Babbo Natale e il suo “dark side” (di Vincenzo Giglio e Riccardo Radi)

Pensiamo tutti a Babbo Natale come un bonario signore anziano e in sovrappeso.

Di abbigliamento un po’ discutibile ma col cuore in mano e sempre pronto a fare felici tutti i bambini del mondo.

Beh, ci siamo sempre sbagliati e quella bonomia rassicurante è solo un’abile copertura che occulta un profilo criminale di prima grandezza.

Babbo Natale è un narcotrafficante (qui il link) che mette la sua faccia sulle dosi di stupefacente.

È anche un rapinatore seriale che predilige assalti a mano armata soprattutto a danno di farmacie e tabaccherie (qui il link).
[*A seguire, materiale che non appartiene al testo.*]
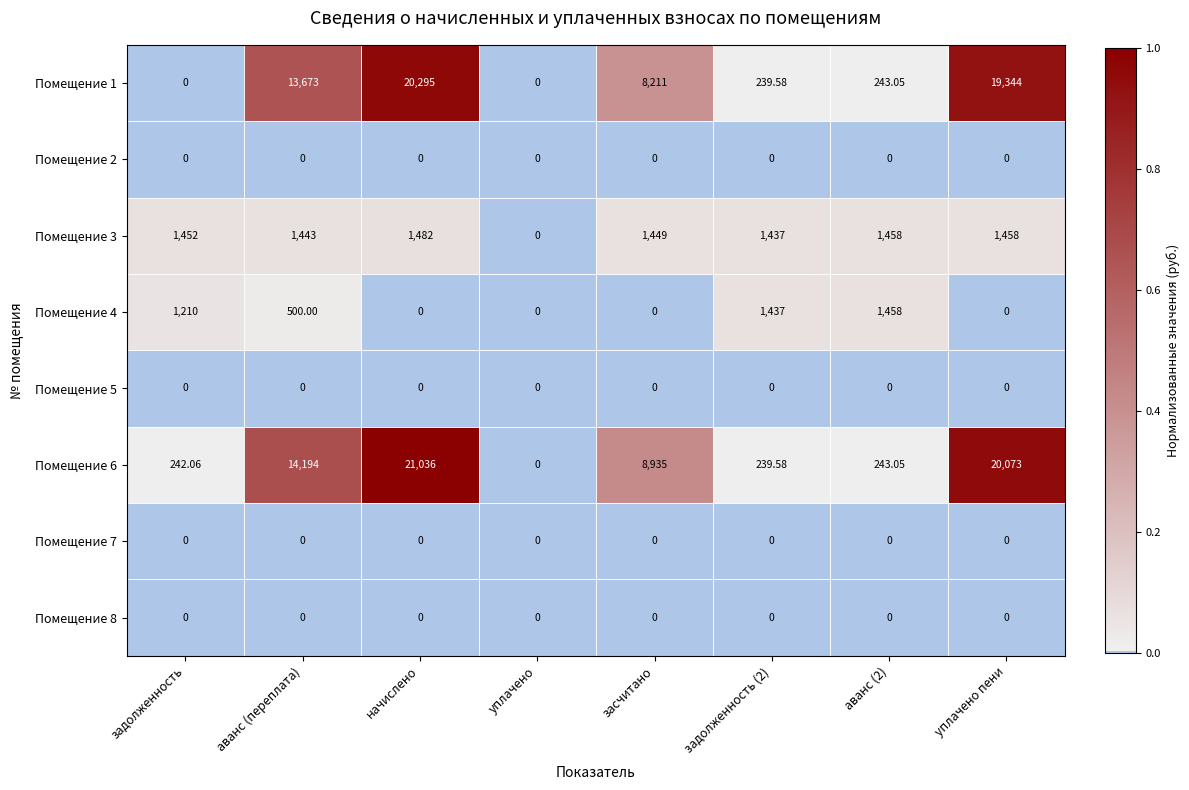

What is the spread (max minus min) of values at задолженность?

1452.0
Fornisce a richiesta grandi quantità di esplosivi o almeno così si pensa negli ambienti della ndrangheta (a questo link).

È talmente criminale da essersi meritato la qualifica di “bastardo” (qui il link).
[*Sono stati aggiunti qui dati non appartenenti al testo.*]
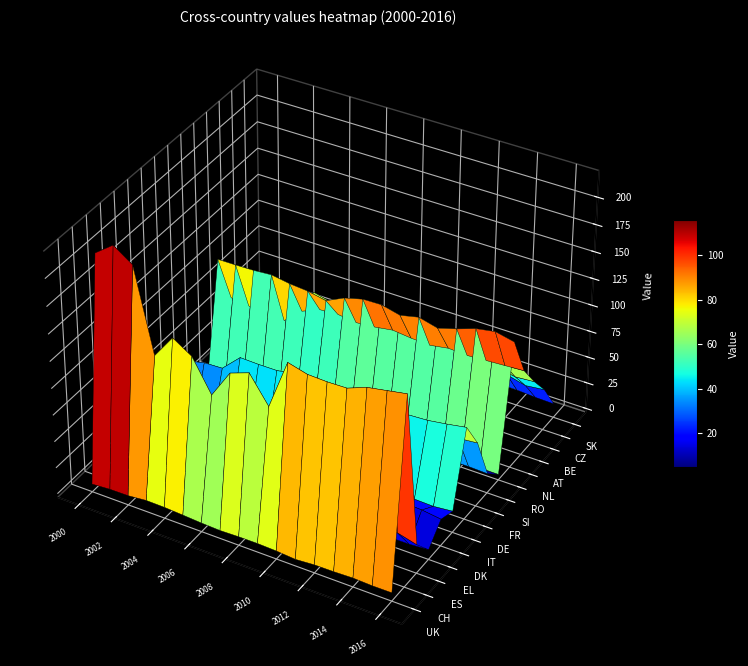

How many series are shown in this chart?

15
Chiaro che quando sei un tipo del genere ti colpevolizzano anche se non c’entri nulla e ti arrestano perché volevi fare una  sorpresa alla tua fidanzata e ti scambiano per un ladro (qui il link).

Chiaro anche che le forze dell’ordine utilizzano la tua fama sinistra, si travestono da te e arrestano uno che ritira il pizzo per la mafia (qui il link).

Babbo Natale è un boss spietato, non dimenticatelo.